Instructions for the task
Edit the items below so that every "emojis" becomes "emoji icons" and nothing else changes, then give the lines again without the pictures.

Data entries
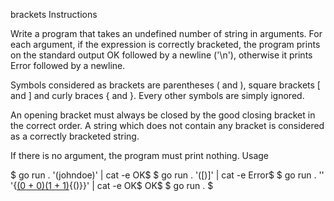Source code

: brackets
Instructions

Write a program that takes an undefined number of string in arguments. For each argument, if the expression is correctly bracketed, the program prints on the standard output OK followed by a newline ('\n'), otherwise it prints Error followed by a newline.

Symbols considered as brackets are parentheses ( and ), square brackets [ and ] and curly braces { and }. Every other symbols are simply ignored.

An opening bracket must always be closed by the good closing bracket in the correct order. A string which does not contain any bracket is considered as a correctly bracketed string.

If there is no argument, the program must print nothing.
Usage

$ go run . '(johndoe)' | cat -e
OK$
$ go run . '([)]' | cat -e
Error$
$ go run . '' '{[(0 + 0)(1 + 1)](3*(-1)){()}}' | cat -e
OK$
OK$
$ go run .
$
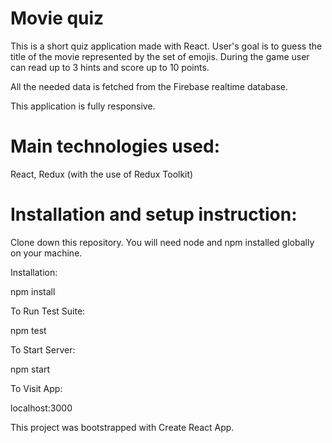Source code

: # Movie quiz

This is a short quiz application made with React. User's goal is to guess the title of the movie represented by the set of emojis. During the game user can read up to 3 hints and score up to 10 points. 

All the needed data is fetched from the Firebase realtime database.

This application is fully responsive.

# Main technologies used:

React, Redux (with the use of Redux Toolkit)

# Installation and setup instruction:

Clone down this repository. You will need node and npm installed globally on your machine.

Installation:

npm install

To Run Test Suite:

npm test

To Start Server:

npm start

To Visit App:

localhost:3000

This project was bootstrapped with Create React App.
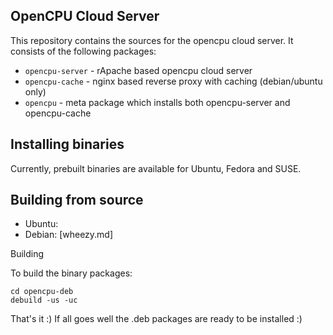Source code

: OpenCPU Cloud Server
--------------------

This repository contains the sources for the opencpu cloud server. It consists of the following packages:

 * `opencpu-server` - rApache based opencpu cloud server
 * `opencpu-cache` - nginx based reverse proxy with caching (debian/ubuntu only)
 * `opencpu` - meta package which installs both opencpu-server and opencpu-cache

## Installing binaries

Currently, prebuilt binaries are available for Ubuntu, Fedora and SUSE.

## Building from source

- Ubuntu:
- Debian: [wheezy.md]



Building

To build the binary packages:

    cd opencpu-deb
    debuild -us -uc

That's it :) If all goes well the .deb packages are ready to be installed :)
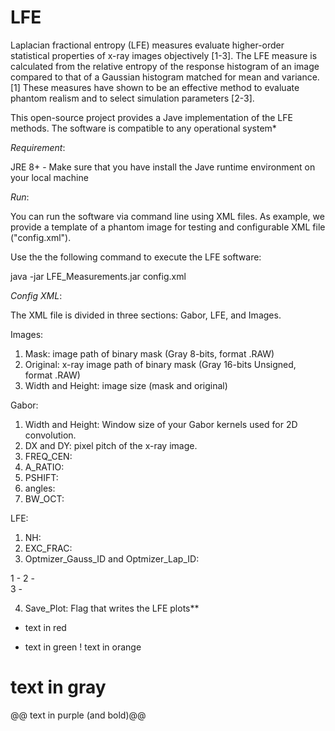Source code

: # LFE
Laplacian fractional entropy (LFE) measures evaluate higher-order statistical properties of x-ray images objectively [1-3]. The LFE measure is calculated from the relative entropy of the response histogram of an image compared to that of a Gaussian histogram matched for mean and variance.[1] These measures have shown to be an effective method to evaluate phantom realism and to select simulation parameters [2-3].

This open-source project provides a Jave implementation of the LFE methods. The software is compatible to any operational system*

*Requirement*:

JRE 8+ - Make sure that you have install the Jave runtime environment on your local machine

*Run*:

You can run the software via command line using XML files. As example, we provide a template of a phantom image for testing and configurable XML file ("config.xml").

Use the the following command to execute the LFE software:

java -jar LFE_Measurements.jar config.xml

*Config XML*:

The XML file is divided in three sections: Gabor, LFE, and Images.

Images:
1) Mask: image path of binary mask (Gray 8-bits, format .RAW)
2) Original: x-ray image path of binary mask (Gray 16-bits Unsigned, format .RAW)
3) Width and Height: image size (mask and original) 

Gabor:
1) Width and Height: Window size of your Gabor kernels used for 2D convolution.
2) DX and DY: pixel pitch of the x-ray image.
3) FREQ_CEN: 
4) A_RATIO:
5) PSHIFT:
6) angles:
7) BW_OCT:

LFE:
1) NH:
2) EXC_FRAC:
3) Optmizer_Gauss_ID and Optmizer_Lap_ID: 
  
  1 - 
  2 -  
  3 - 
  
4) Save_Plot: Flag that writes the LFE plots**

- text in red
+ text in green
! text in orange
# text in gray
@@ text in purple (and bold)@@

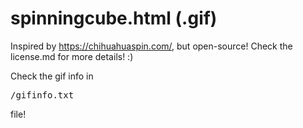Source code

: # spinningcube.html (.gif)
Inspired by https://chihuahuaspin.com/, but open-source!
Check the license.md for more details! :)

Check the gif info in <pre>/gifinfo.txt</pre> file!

Problem solution
Source code

: brackets
Instructions

Write a program that takes an undefined number of string in arguments. For each argument, if the expression is correctly bracketed, the program prints on the standard output OK followed by a newline ('\n'), otherwise it prints Error followed by a newline.

Symbols considered as brackets are parentheses ( and ), square brackets [ and ] and curly braces { and }. Every other symbols are simply ignored.

An opening bracket must always be closed by the good closing bracket in the correct order. A string which does not contain any bracket is considered as a correctly bracketed string.

If there is no argument, the program must print nothing.
Usage

$ go run . '(johndoe)' | cat -e
OK$
$ go run . '([)]' | cat -e
Error$
$ go run . '' '{[(0 + 0)(1 + 1)](3*(-1)){()}}' | cat -e
OK$
OK$
$ go run .
$
Source code

: # Movie quiz

This is a short quiz application made with React. User's goal is to guess the title of the movie represented by the set of emoji icons. During the game user can read up to 3 hints and score up to 10 points. 

All the needed data is fetched from the Firebase realtime database.

This application is fully responsive.

# Main technologies used:

React, Redux (with the use of Redux Toolkit)

# Installation and setup instruction:

Clone down this repository. You will need node and npm installed globally on your machine.

Installation:

npm install

To Run Test Suite:

npm test

To Start Server:

npm start

To Visit App:

localhost:3000

This project was bootstrapped with Create React App.
Source code

: OpenCPU Cloud Server
--------------------

This repository contains the sources for the opencpu cloud server. It consists of the following packages:

 * `opencpu-server` - rApache based opencpu cloud server
 * `opencpu-cache` - nginx based reverse proxy with caching (debian/ubuntu only)
 * `opencpu` - meta package which installs both opencpu-server and opencpu-cache

## Installing binaries

Currently, prebuilt binaries are available for Ubuntu, Fedora and SUSE.

## Building from source

- Ubuntu:
- Debian: [wheezy.md]



Building

To build the binary packages:

    cd opencpu-deb
    debuild -us -uc

That's it :) If all goes well the .deb packages are ready to be installed :)
Source code

: # LFE
Laplacian fractional entropy (LFE) measures evaluate higher-order statistical properties of x-ray images objectively [1-3]. The LFE measure is calculated from the relative entropy of the response histogram of an image compared to that of a Gaussian histogram matched for mean and variance.[1] These measures have shown to be an effective method to evaluate phantom realism and to select simulation parameters [2-3].

This open-source project provides a Jave implementation of the LFE methods. The software is compatible to any operational system*

*Requirement*:

JRE 8+ - Make sure that you have install the Jave runtime environment on your local machine

*Run*:

You can run the software via command line using XML files. As example, we provide a template of a phantom image for testing and configurable XML file ("config.xml").

Use the the following command to execute the LFE software:

java -jar LFE_Measurements.jar config.xml

*Config XML*:

The XML file is divided in three sections: Gabor, LFE, and Images.

Images:
1) Mask: image path of binary mask (Gray 8-bits, format .RAW)
2) Original: x-ray image path of binary mask (Gray 16-bits Unsigned, format .RAW)
3) Width and Height: image size (mask and original) 

Gabor:
1) Width and Height: Window size of your Gabor kernels used for 2D convolution.
2) DX and DY: pixel pitch of the x-ray image.
3) FREQ_CEN: 
4) A_RATIO:
5) PSHIFT:
6) angles:
7) BW_OCT:

LFE:
1) NH:
2) EXC_FRAC:
3) Optmizer_Gauss_ID and Optmizer_Lap_ID: 
  
  1 - 
  2 -  
  3 - 
  
4) Save_Plot: Flag that writes the LFE plots**

- text in red
+ text in green
! text in orange
# text in gray
@@ text in purple (and bold)@@

Source code

: # spinningcube.html (.gif)
Inspired by https://chihuahuaspin.com/, but open-source!
Check the license.md for more details! :)

Check the gif info in <pre>/gifinfo.txt</pre> file!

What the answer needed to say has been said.